Not every illegal immigrant coming to the United States is seeking a job (or is attached to a job-seeker), but employment is overwhelmingly the most important reason they are lured here.
This problem can be mitigated. The federal government can and should mandate the use of E-Verify or another system to ensure legal eligibility to work in the United States and hold employers accountable to whatever degree of severity proves necessary.
The Trump administration could, if it so chose, order federal prosecutors to go after companies (and individuals) who employ illegal immigrants.
Deporting a few illegals, many of whom will only turn around and reenter the United States illegally once more, will not accomplish very much.
Putting a couple of dozen crooked contractors and meat-packing executives in a federal penitentiary for a good long spell would.
Removing the nuisance is one part of the solution. Securing the property is the other.
While additional border barriers would be useful in some places, as the current rush across the border makes so dramatically clear, the Trump administration’s monomania for wall-building is inadequate to the actual job at hand.
We’ll probably need some changes in areas that few people are talking about, such as banking, too.
For a long time, visa overstays — rather than Mexican border crossers — have been our most major source of illegal immigration.

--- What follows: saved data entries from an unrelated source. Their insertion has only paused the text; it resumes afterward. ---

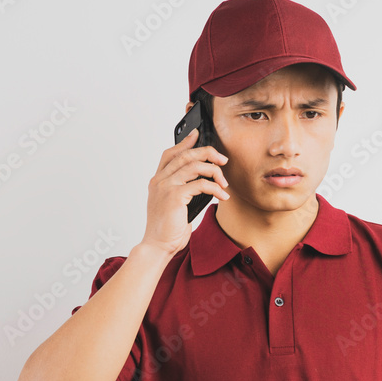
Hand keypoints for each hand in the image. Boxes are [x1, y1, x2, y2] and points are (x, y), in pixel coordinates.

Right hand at [143, 128, 229, 256]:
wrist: (157, 246)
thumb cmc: (166, 229)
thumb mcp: (174, 206)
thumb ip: (182, 190)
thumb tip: (203, 181)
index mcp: (158, 181)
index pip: (170, 154)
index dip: (184, 142)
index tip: (197, 134)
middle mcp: (160, 181)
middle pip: (185, 155)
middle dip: (207, 153)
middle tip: (222, 159)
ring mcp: (166, 187)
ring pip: (194, 166)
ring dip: (214, 171)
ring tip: (224, 182)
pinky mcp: (175, 196)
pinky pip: (200, 184)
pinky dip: (215, 187)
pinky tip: (222, 195)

People hate the term “comprehensive immigration reform” because it is often used as a euphemism for amnesty.
But effective enforcement will in fact have to be comprehensive: border control, visa control, and employment enforcement — and we’ll probably need some changes in areas that few people are talking about, such as banking, too.
It is remarkable that some legal businesses (e.g., marijuana-oriented concerns in states where they are permitted) have a more difficult time accessing financial services than do illegal immigrants, who are able to maintain bank accounts and take out mortgages, among other things.
Most illegal immigrants are not children.
They are adults and responsible for their own decisions. But as long as the promise of relatively well-paid work in the United States is enabled by a regime that can be charitably described as “lax,” it’s certain that many poor and unhappy people will risk coming to the United States and working illegally.
There is much that we could do to improve the economic and social situations in Mexico and Latin America, and we should do all that we can — if only out of self-interest. But there are narrow limits to what we can accomplish in other countries.
Which is why we should start with our own.